Glamour Magazine has unveiled its September cover story, which is all about the stigmas of Black women’s hair. The package follows six Black women and the workplace discrimination they’ve been subjected to because of how they choose to wear their hair. The story was guest-edited by journalist Ashley Alese Edwards, and the socially distanced cover photographs were shot by Bethany Mollenkof, Demond Meek, Danielle Finney, and G/O Media’s very own Makeda Sandford.
“Women have always—always—had to deal with societal pressures to look a certain way,” Edwards writes. “But if you’re Black in America, the stakes of that pressure are higher: Conformity is, often, a means of survival...the insidious policing of Black hair by workplaces—just like the violent policing of Black people by law enforcement—is very much alive and well.”
The story primarily highlights the importance of the Crown Act, which was first passed in California last year, and bans racial discrimination in the workplace, schools and housing because of a person’s hair. Glamour notes that despite the law’s upward mobility, all but seven states still allow for hair-based discrimination, displaying that we still have a long way to go.

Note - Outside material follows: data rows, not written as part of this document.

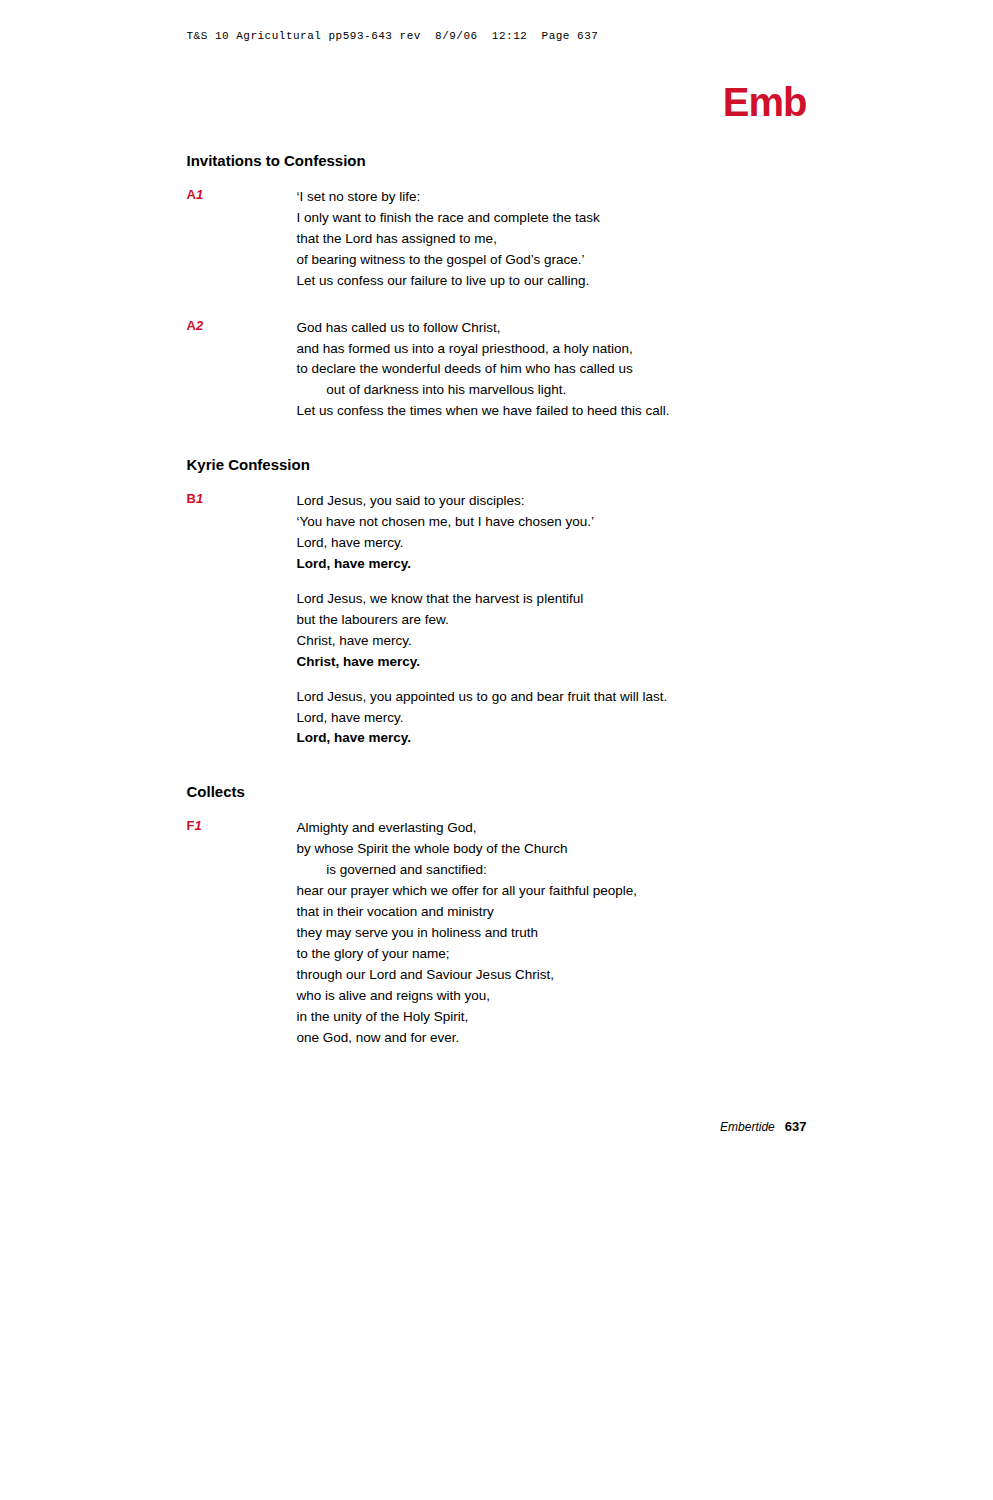T&S 10 Agricultural pp593-643 rev 8/9/06 12:12 Page 637
Emb
Invitations to Confession
A1
‘I set no store by life:
I only want to finish the race and complete the task
that the Lord has assigned to me,
of bearing witness to the gospel of God’s grace.’
Let us confess our failure to live up to our calling.
A2
God has called us to follow Christ,
and has formed us into a royal priesthood, a holy nation,
to declare the wonderful deeds of him who has called us
out of darkness into his marvellous light.
Let us confess the times when we have failed to heed this call.
Kyrie Confession
B1
Lord Jesus, you said to your disciples:
‘You have not chosen me, but I have chosen you.’
Lord, have mercy.
Lord, have mercy.
Lord Jesus, we know that the harvest is plentiful
but the labourers are few.
Christ, have mercy.
Christ, have mercy.
Lord Jesus, you appointed us to go and bear fruit that will last.
Lord, have mercy.
Lord, have mercy.
Collects
F1
Almighty and everlasting God,
by whose Spirit the whole body of the Church
is governed and sanctified:
hear our prayer which we offer for all your faithful people,
that in their vocation and ministry
they may serve you in holiness and truth
to the glory of your name;
through our Lord and Saviour Jesus Christ,
who is alive and reigns with you,
in the unity of the Holy Spirit,
one God, now and for ever.
Embertide 637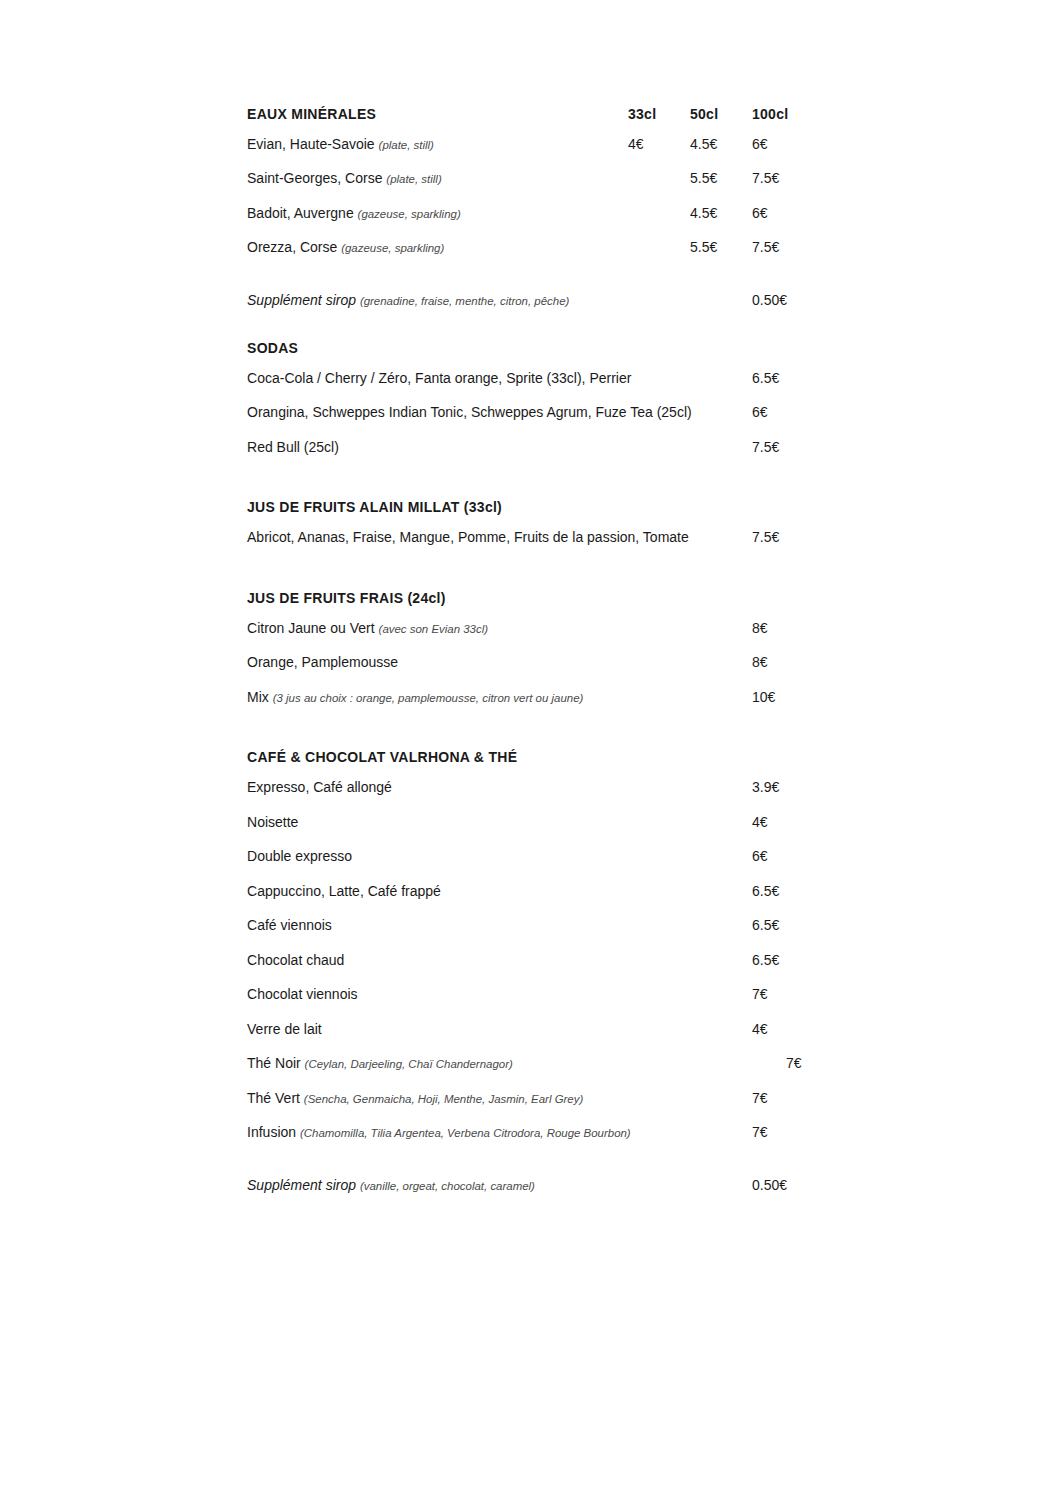| EAUX MINÉRALES | 33cl | 50cl | 100cl |
| Evian, Haute-Savoie (plate, still) | 4€ | 4.5€ | 6€ |
| Saint-Georges, Corse (plate, still) | | 5.5€ | 7.5€ |
| Badoit, Auvergne (gazeuse, sparkling) | | 4.5€ | 6€ |
| Orezza, Corse (gazeuse, sparkling) | | 5.5€ | 7.5€ |
| Supplément sirop (grenadine, fraise, menthe, citron, pêche) | 0.50€ |
| SODAS |
| Coca-Cola / Cherry / Zéro, Fanta orange, Sprite (33cl), Perrier | 6.5€ |
| Orangina, Schweppes Indian Tonic, Schweppes Agrum, Fuze Tea (25cl) | 6€ |
| Red Bull (25cl) | 7.5€ |
| JUS DE FRUITS ALAIN MILLAT (33cl) |
| Abricot, Ananas, Fraise, Mangue, Pomme, Fruits de la passion, Tomate | 7.5€ |
| JUS DE FRUITS FRAIS (24cl) |
| Citron Jaune ou Vert (avec son Evian 33cl) | 8€ |
| Orange, Pamplemousse | 8€ |
| Mix (3 jus au choix : orange, pamplemousse, citron vert ou jaune) | 10€ |
| CAFÉ & CHOCOLAT VALRHONA & THÉ |
| Expresso, Café allongé | 3.9€ |
| Noisette | 4€ |
| Double expresso | 6€ |
| Cappuccino, Latte, Café frappé | 6.5€ |
| Café viennois | 6.5€ |
| Chocolat chaud | 6.5€ |
| Chocolat viennois | 7€ |
| Verre de lait | 4€ |
| Thé Noir (Ceylan, Darjeeling, Chaï Chandernagor) | 7€ |
| Thé Vert (Sencha, Genmaicha, Hoji, Menthe, Jasmin, Earl Grey) | 7€ |
| Infusion (Chamomilla, Tilia Argentea, Verbena Citrodora, Rouge Bourbon) | 7€ |
| Supplément sirop (vanille, orgeat, chocolat, caramel) | 0.50€ |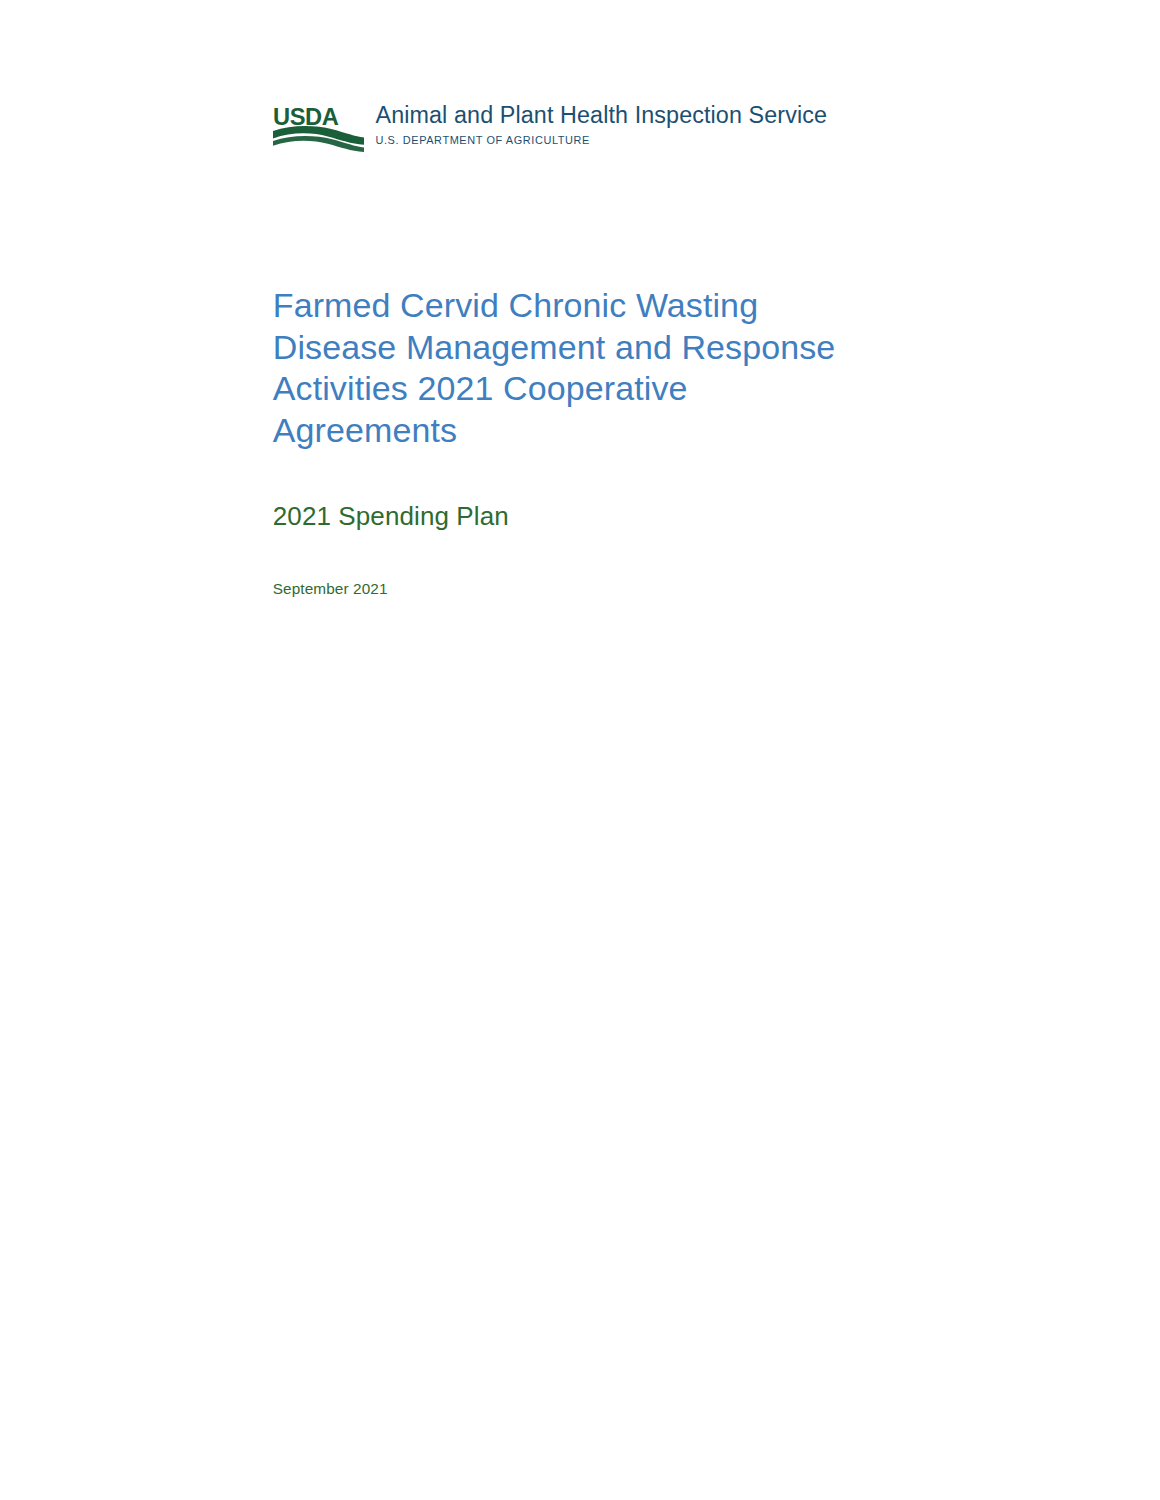USDA
Animal and Plant Health Inspection Service
U.S. DEPARTMENT OF AGRICULTURE
Farmed Cervid Chronic Wasting Disease Management and Response Activities 2021 Cooperative Agreements
2021 Spending Plan
September 2021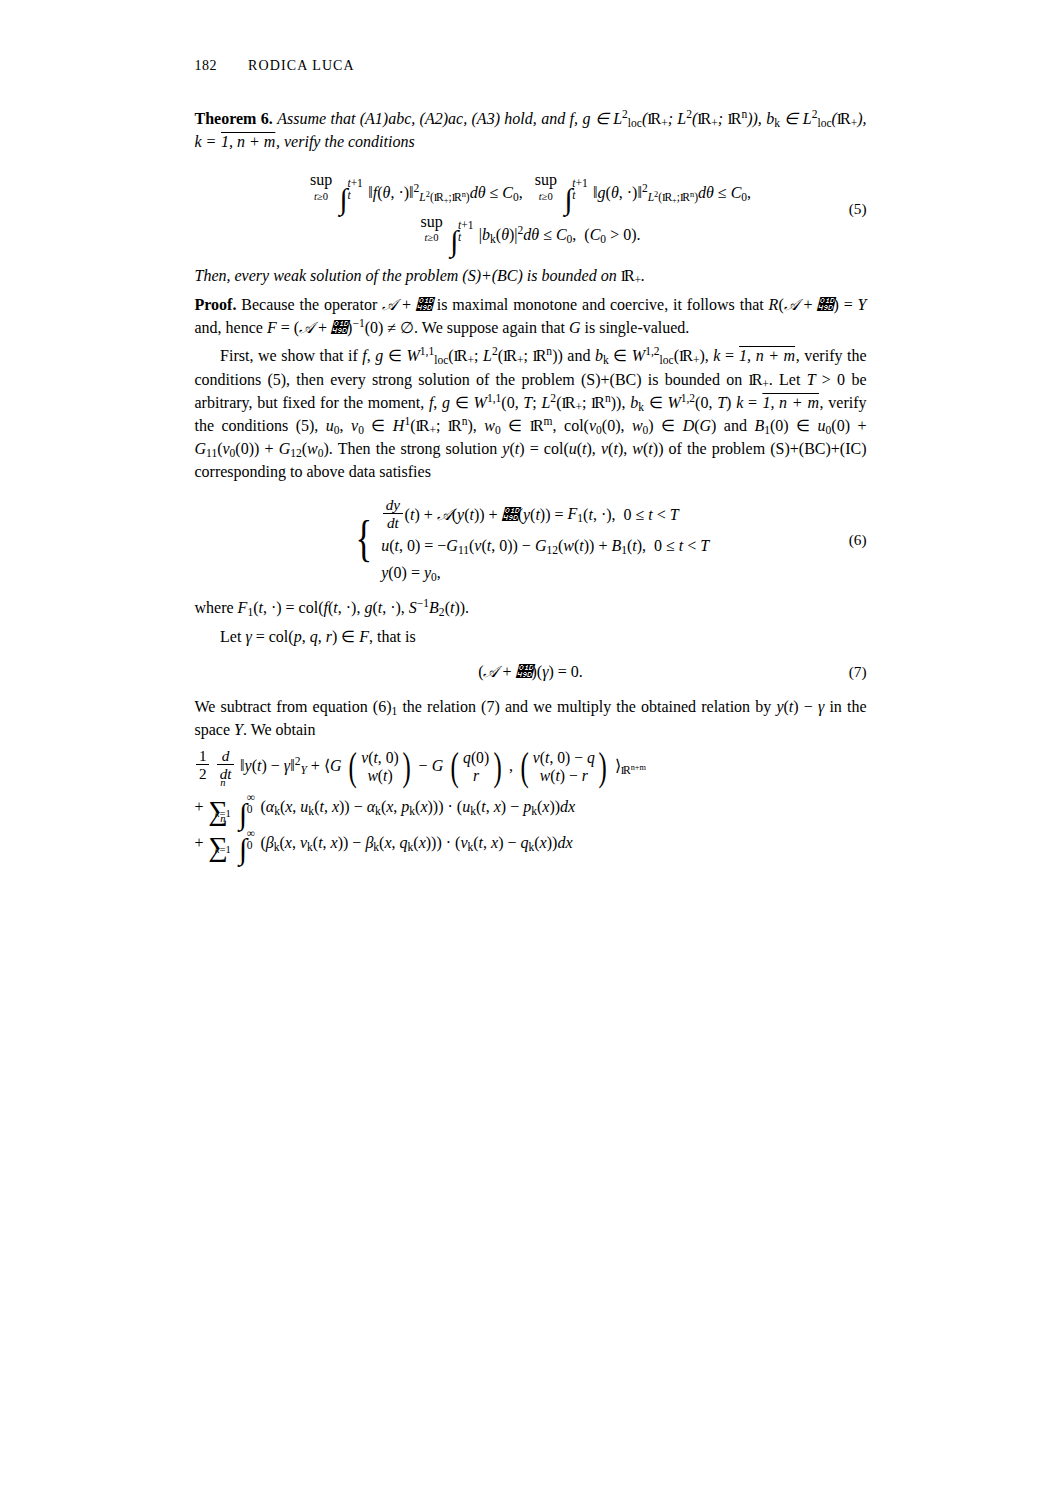182 Rodica Luca
Theorem 6. Assume that (A1)abc, (A2)ac, (A3) hold, and f, g ∈ L2loc(+; L2(+; n)), bk ∈ L2loc(+), k = 1, n + m, verify the conditions
sup t≥0 ∫t+1 t ‖f(θ, ·)‖2L2(+;n)dθ ≤ C0, sup t≥0 ∫t+1 t ‖g(θ, ·)‖2L2(+;n)dθ ≤ C0, sup t≥0 ∫t+1 t |bk(θ)|2dθ ≤ C0, (C0 > 0).
(5)
Then, every weak solution of the problem (S)+(BC) is bounded on +.
Proof. Because the operator 𝒜 + 𝒝 is maximal monotone and coercive, it follows that R(𝒜 + 𝒝) = Y and, hence F = (𝒜 + 𝒝)−1(0) ≠ ∅. We suppose again that G is single-valued.
First, we show that if f, g ∈ W1,1loc(+; L2(+; n)) and bk ∈ W1,2loc(+), k = 1, n + m, verify the conditions (5), then every strong solution of the problem (S)+(BC) is bounded on +. Let T > 0 be arbitrary, but fixed for the moment, f, g ∈ W1,1(0, T; L2(+; n)), bk ∈ W1,2(0, T) k = 1, n + m, verify the conditions (5), u0, v0 ∈ H1(+; n), w0 ∈ m, col(v0(0), w0) ∈ D(G) and B1(0) ∈ u0(0) + G11(v0(0)) + G12(w0). Then the strong solution y(t) = col(u(t), v(t), w(t)) of the problem (S)+(BC)+(IC) corresponding to above data satisfies
{ dy dt(t) + 𝒜(y(t)) + 𝒝(y(t)) = F1(t, ·), 0 ≤ t < T u(t, 0) = −G11(v(t, 0)) − G12(w(t)) + B1(t), 0 ≤ t < T y(0) = y0,
(6)
where F1(t, ·) = col(f(t, ·), g(t, ·), S−1B2(t)).
Let γ = col(p, q, r) ∈ F, that is
(𝒜 + 𝒝)(γ) = 0.
(7)
We subtract from equation (6)1 the relation (7) and we multiply the obtained relation by y(t) − γ in the space Y. We obtain
12 ddt ‖y(t) − γ‖2Y + ⟨G (v(t, 0) w(t)) − G (q(0) r) , (v(t, 0) − q w(t) − r) ⟩n+m
+ ∑nk=1 ∫∞0 (αk(x, uk(t, x)) − αk(x, pk(x))) · (uk(t, x) − pk(x))dx
+ ∑nk=1 ∫∞0 (βk(x, vk(t, x)) − βk(x, qk(x))) · (vk(t, x) − qk(x))dx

“The Crown Act is not just about Black hair, but also civil rights,” says Farryn Johnson, one of the women featured in the story who experienced hair-based discrimination. Johnson believes she was fired from her waitressing job after receiving several complaints about her hair from her bosses, although her former employer (Hooters) denies these allegations. “It’s about the right for Black people to have freedom and equality. The right to define our beauty through our own eyes and not someone else’s. The right to not allow others to diminish or devalue our heritage.”
Johnson is not the only woman who has experienced hair-based discrimination, nor will she be the last. Glamour also discusses the story of Brittany Noble, a former Mississippi journalist who was fired from her position on the local news in 2018 for reportedly embracing her natural hair. She did this as a way to protect her tresses from severely damaging, heat-heavy styles like the “anchor bob.”
“This is our reality as Black individuals—that we will be judged for every little thing, down to our hair,” Rachel Sakabo, a Congo native who was fired from her job at a luxury hotel in New York City after refusing to “get rid of” her locs. “We have to make laws so that we can be accepted. It’s bittersweet and bullshit at the same time.”
The package also features a PSA titled “I’ve Been Told,” which features Gabrielle Union, Keke Palmer, Marsai Martin and Uzo Aduba reciting real comments Black women have received based on their hair.
“I had someone tell me ‘your dreadlocks are so nice and clean,’ Aduba says, while Palmer adds, “HR told me that my hair looked ‘more professional’ pulled back and in a bun’ than it did ‘out and curly.’”
Glamour punctuates its piece with a call to action: “Hair discrimination is racial discrimination, period. Together, we have the power to end it. To demand the Crown Act gets passed in your state, sign the petition.”